Convert the data below into a JSON list of strings with one string per line, omitting any blank lines.

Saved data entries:
+ + + + + + +
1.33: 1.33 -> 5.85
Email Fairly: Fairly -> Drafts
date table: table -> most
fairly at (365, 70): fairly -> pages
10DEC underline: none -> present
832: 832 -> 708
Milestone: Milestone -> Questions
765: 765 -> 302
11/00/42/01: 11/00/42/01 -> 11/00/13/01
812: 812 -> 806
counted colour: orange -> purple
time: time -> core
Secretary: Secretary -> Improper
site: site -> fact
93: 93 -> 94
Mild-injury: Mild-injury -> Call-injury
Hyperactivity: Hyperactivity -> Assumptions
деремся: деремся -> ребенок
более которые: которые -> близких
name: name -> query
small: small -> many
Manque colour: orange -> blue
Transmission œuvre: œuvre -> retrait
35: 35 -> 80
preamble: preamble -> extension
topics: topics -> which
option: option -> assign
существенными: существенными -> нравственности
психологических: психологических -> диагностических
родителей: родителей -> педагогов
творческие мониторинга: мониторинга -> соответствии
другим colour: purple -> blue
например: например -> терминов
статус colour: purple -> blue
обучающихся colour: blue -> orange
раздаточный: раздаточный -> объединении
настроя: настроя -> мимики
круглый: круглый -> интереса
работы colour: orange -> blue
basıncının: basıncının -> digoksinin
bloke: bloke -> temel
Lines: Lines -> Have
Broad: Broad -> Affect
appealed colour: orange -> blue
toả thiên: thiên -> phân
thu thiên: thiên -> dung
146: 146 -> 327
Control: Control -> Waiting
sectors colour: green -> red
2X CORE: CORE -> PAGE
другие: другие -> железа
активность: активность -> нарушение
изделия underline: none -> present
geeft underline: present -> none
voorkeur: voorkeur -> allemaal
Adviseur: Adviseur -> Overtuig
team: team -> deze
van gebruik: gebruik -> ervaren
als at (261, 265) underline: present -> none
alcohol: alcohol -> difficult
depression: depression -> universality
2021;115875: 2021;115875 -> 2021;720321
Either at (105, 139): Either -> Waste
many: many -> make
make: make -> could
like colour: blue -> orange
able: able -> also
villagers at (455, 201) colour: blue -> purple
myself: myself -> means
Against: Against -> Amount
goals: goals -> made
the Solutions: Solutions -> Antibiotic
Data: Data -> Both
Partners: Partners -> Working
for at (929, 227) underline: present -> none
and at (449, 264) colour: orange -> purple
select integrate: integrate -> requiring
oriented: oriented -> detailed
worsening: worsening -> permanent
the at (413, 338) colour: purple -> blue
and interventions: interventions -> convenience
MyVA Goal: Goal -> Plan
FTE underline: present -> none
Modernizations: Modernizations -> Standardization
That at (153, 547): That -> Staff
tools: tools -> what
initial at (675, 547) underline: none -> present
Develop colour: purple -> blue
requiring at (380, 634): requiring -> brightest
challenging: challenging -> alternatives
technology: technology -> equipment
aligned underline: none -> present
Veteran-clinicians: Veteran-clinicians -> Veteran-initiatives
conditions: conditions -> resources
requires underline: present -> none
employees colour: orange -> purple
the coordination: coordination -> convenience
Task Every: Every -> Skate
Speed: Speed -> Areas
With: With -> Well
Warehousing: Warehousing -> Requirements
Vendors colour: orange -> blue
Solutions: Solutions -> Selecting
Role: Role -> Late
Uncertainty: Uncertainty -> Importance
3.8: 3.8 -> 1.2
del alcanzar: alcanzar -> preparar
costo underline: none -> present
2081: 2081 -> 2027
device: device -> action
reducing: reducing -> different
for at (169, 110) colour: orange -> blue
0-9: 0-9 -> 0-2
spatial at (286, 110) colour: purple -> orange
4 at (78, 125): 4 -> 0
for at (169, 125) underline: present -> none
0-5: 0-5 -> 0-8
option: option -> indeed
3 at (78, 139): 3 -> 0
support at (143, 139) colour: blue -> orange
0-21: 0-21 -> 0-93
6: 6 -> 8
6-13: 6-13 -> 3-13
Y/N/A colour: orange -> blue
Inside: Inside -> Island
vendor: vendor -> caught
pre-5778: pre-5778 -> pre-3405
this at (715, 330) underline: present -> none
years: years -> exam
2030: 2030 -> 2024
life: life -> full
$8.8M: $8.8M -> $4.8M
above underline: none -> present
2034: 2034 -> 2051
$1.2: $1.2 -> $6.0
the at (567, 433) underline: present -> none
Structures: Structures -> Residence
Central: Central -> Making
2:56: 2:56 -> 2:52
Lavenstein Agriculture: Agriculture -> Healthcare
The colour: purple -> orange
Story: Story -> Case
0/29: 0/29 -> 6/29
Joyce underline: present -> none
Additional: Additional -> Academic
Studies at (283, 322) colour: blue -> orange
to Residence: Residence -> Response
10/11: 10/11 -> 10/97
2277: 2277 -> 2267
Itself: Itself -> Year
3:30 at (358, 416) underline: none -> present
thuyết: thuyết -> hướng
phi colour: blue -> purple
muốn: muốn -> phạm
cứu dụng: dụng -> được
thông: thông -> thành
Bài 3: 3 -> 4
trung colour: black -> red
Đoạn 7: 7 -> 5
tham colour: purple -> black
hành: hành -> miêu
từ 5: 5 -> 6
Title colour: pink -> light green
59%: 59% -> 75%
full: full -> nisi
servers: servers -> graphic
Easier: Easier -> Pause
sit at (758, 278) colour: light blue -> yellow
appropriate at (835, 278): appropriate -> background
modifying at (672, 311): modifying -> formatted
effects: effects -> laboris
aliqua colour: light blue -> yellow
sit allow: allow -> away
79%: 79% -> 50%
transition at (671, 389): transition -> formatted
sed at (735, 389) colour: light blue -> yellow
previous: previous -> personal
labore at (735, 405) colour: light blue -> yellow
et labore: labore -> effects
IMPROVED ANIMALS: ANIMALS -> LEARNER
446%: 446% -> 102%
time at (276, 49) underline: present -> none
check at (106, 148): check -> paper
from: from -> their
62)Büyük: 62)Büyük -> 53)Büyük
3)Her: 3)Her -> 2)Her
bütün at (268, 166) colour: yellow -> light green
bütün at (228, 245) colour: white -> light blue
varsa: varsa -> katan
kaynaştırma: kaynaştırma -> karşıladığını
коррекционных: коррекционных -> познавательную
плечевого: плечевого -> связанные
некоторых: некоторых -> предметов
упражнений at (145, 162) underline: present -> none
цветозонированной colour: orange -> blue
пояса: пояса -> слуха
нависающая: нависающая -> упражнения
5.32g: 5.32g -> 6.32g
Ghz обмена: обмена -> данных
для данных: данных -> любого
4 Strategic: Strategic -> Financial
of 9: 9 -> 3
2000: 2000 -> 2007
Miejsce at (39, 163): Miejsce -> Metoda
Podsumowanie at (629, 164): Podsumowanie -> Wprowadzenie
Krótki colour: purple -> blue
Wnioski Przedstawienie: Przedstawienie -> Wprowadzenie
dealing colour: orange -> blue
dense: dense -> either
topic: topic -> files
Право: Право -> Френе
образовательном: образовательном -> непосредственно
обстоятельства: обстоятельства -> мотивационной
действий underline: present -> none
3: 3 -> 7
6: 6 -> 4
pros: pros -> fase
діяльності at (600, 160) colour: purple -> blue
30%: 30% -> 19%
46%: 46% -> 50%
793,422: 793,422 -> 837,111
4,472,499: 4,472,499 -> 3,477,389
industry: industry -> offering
+ + + + + + +
- **Answer to this task**:
[
  "1.33: 1.33 -> 5.85",
  "Email Fairly: Fairly -> Drafts",
  "date table: table -> most",
  "fairly at (365, 70): fairly -> pages",
  "10DEC underline: none -> present",
  "832: 832 -> 708",
  "Milestone: Milestone -> Questions",
  "765: 765 -> 302",
  "11/00/42/01: 11/00/42/01 -> 11/00/13/01",
  "812: 812 -> 806",
  "counted colour: orange -> purple",
  "time: time -> core",
  "Secretary: Secretary -> Improper",
  "site: site -> fact",
  "93: 93 -> 94",
  "Mild-injury: Mild-injury -> Call-injury",
  "Hyperactivity: Hyperactivity -> Assumptions",
  "деремся: деремся -> ребенок",
  "более которые: которые -> близких",
  "name: name -> query",
  "small: small -> many",
  "Manque colour: orange -> blue",
  "Transmission œuvre: œuvre -> retrait",
  "35: 35 -> 80",
  "preamble: preamble -> extension",
  "topics: topics -> which",
  "option: option -> assign",
  "существенными: существенными -> нравственности",
  "психологических: психологических -> диагностических",
  "родителей: родителей -> педагогов",
  "творческие мониторинга: мониторинга -> соответствии",
  "другим colour: purple -> blue",
  "например: например -> терминов",
  "статус colour: purple -> blue",
  "обучающихся colour: blue -> orange",
  "раздаточный: раздаточный -> объединении",
  "настроя: настроя -> мимики",
  "круглый: круглый -> интереса",
  "работы colour: orange -> blue",
  "basıncının: basıncının -> digoksinin",
  "bloke: bloke -> temel",
  "Lines: Lines -> Have",
  "Broad: Broad -> Affect",
  "appealed colour: orange -> blue",
  "toả thiên: thiên -> phân",
  "thu thiên: thiên -> dung",
  "146: 146 -> 327",
  "Control: Control -> Waiting",
  "sectors colour: green -> red",
  "2X CORE: CORE -> PAGE",
  "другие: другие -> железа",
  "активность: активность -> нарушение",
  "изделия underline: none -> present",
  "geeft underline: present -> none",
  "voorkeur: voorkeur -> allemaal",
  "Adviseur: Adviseur -> Overtuig",
  "team: team -> deze",
  "van gebruik: gebruik -> ervaren",
  "als at (261, 265) underline: present -> none",
  "alcohol: alcohol -> difficult",
  "depression: depression -> universality",
  "2021;115875: 2021;115875 -> 2021;720321",
  "Either at (105, 139): Either -> Waste",
  "many: many -> make",
  "make: make -> could",
  "like colour: blue -> orange",
  "able: able -> also",
  "villagers at (455, 201) colour: blue -> purple",
  "myself: myself -> means",
  "Against: Against -> Amount",
  "goals: goals -> made",
  "the Solutions: Solutions -> Antibiotic",
  "Data: Data -> Both",
  "Partners: Partners -> Working",
  "for at (929, 227) underline: present -> none",
  "and at (449, 264) colour: orange -> purple",
  "select integrate: integrate -> requiring",
  "oriented: oriented -> detailed",
  "worsening: worsening -> permanent",
  "the at (413, 338) colour: purple -> blue",
  "and interventions: interventions -> convenience",
  "MyVA Goal: Goal -> Plan",
  "FTE underline: present -> none",
  "Modernizations: Modernizations -> Standardization",
  "That at (153, 547): That -> Staff",
  "tools: tools -> what",
  "initial at (675, 547) underline: none -> present",
  "Develop colour: purple -> blue",
  "requiring at (380, 634): requiring -> brightest",
  "challenging: challenging -> alternatives",
  "technology: technology -> equipment",
  "aligned underline: none -> present",
  "Veteran-clinicians: Veteran-clinicians -> Veteran-initiatives",
  "conditions: conditions -> resources",
  "requires underline: present -> none",
  "employees colour: orange -> purple",
  "the coordination: coordination -> convenience",
  "Task Every: Every -> Skate",
  "Speed: Speed -> Areas",
  "With: With -> Well",
  "Warehousing: Warehousing -> Requirements",
  "Vendors colour: orange -> blue",
  "Solutions: Solutions -> Selecting",
  "Role: Role -> Late",
  "Uncertainty: Uncertainty -> Importance",
  "3.8: 3.8 -> 1.2",
  "del alcanzar: alcanzar -> preparar",
  "costo underline: none -> present",
  "2081: 2081 -> 2027",
  "device: device -> action",
  "reducing: reducing -> different",
  "for at (169, 110) colour: orange -> blue",
  "0-9: 0-9 -> 0-2",
  "spatial at (286, 110) colour: purple -> orange",
  "4 at (78, 125): 4 -> 0",
  "for at (169, 125) underline: present -> none",
  "0-5: 0-5 -> 0-8",
  "option: option -> indeed",
  "3 at (78, 139): 3 -> 0",
  "support at (143, 139) colour: blue -> orange",
  "0-21: 0-21 -> 0-93",
  "6: 6 -> 8",
  "6-13: 6-13 -> 3-13",
  "Y/N/A colour: orange -> blue",
  "Inside: Inside -> Island",
  "vendor: vendor -> caught",
  "pre-5778: pre-5778 -> pre-3405",
  "this at (715, 330) underline: present -> none",
  "years: years -> exam",
  "2030: 2030 -> 2024",
  "life: life -> full",
  "$8.8M: $8.8M -> $4.8M",
  "above underline: none -> present",
  "2034: 2034 -> 2051",
  "$1.2: $1.2 -> $6.0",
  "the at (567, 433) underline: present -> none",
  "Structures: Structures -> Residence",
  "Central: Central -> Making",
  "2:56: 2:56 -> 2:52",
  "Lavenstein Agriculture: Agriculture -> Healthcare",
  "The colour: purple -> orange",
  "Story: Story -> Case",
  "0/29: 0/29 -> 6/29",
  "Joyce underline: present -> none",
  "Additional: Additional -> Academic",
  "Studies at (283, 322) colour: blue -> orange",
  "to Residence: Residence -> Response",
  "10/11: 10/11 -> 10/97",
  "2277: 2277 -> 2267",
  "Itself: Itself -> Year",
  "3:30 at (358, 416) underline: none -> present",
  "thuyết: thuyết -> hướng",
  "phi colour: blue -> purple",
  "muốn: muốn -> phạm",
  "cứu dụng: dụng -> được",
  "thông: thông -> thành",
  "Bài 3: 3 -> 4",
  "trung colour: black -> red",
  "Đoạn 7: 7 -> 5",
  "tham colour: purple -> black",
  "hành: hành -> miêu",
  "từ 5: 5 -> 6",
  "Title colour: pink -> light green",
  "59%: 59% -> 75%",
  "full: full -> nisi",
  "servers: servers -> graphic",
  "Easier: Easier -> Pause",
  "sit at (758, 278) colour: light blue -> yellow",
  "appropriate at (835, 278): appropriate -> background",
  "modifying at (672, 311): modifying -> formatted",
  "effects: effects -> laboris",
  "aliqua colour: light blue -> yellow",
  "sit allow: allow -> away",
  "79%: 79% -> 50%",
  "transition at (671, 389): transition -> formatted",
  "sed at (735, 389) colour: light blue -> yellow",
  "previous: previous -> personal",
  "labore at (735, 405) colour: light blue -> yellow",
  "et labore: labore -> effects",
  "IMPROVED ANIMALS: ANIMALS -> LEARNER",
  "446%: 446% -> 102%",
  "time at (276, 49) underline: present -> none",
  "check at (106, 148): check -> paper",
  "from: from -> their",
  "62)Büyük: 62)Büyük -> 53)Büyük",
  "3)Her: 3)Her -> 2)Her",
  "bütün at (268, 166) colour: yellow -> light green",
  "bütün at (228, 245) colour: white -> light blue",
  "varsa: varsa -> katan",
  "kaynaştırma: kaynaştırma -> karşıladığını",
  "коррекционных: коррекционных -> познавательную",
  "плечевого: плечевого -> связанные",
  "некоторых: некоторых -> предметов",
  "упражнений at (145, 162) underline: present -> none",
  "цветозонированной colour: orange -> blue",
  "пояса: пояса -> слуха",
  "нависающая: нависающая -> упражнения",
  "5.32g: 5.32g -> 6.32g",
  "Ghz обмена: обмена -> данных",
  "для данных: данных -> любого",
  "4 Strategic: Strategic -> Financial",
  "of 9: 9 -> 3",
  "2000: 2000 -> 2007",
  "Miejsce at (39, 163): Miejsce -> Metoda",
  "Podsumowanie at (629, 164): Podsumowanie -> Wprowadzenie",
  "Krótki colour: purple -> blue",
  "Wnioski Przedstawienie: Przedstawienie -> Wprowadzenie",
  "dealing colour: orange -> blue",
  "dense: dense -> either",
  "topic: topic -> files",
  "Право: Право -> Френе",
  "образовательном: образовательном -> непосредственно",
  "обстоятельства: обстоятельства -> мотивационной",
  "действий underline: present -> none",
  "3: 3 -> 7",
  "6: 6 -> 4",
  "pros: pros -> fase",
  "діяльності at (600, 160) colour: purple -> blue",
  "30%: 30% -> 19%",
  "46%: 46% -> 50%",
  "793,422: 793,422 -> 837,111",
  "4,472,499: 4,472,499 -> 3,477,389",
  "industry: industry -> offering"
]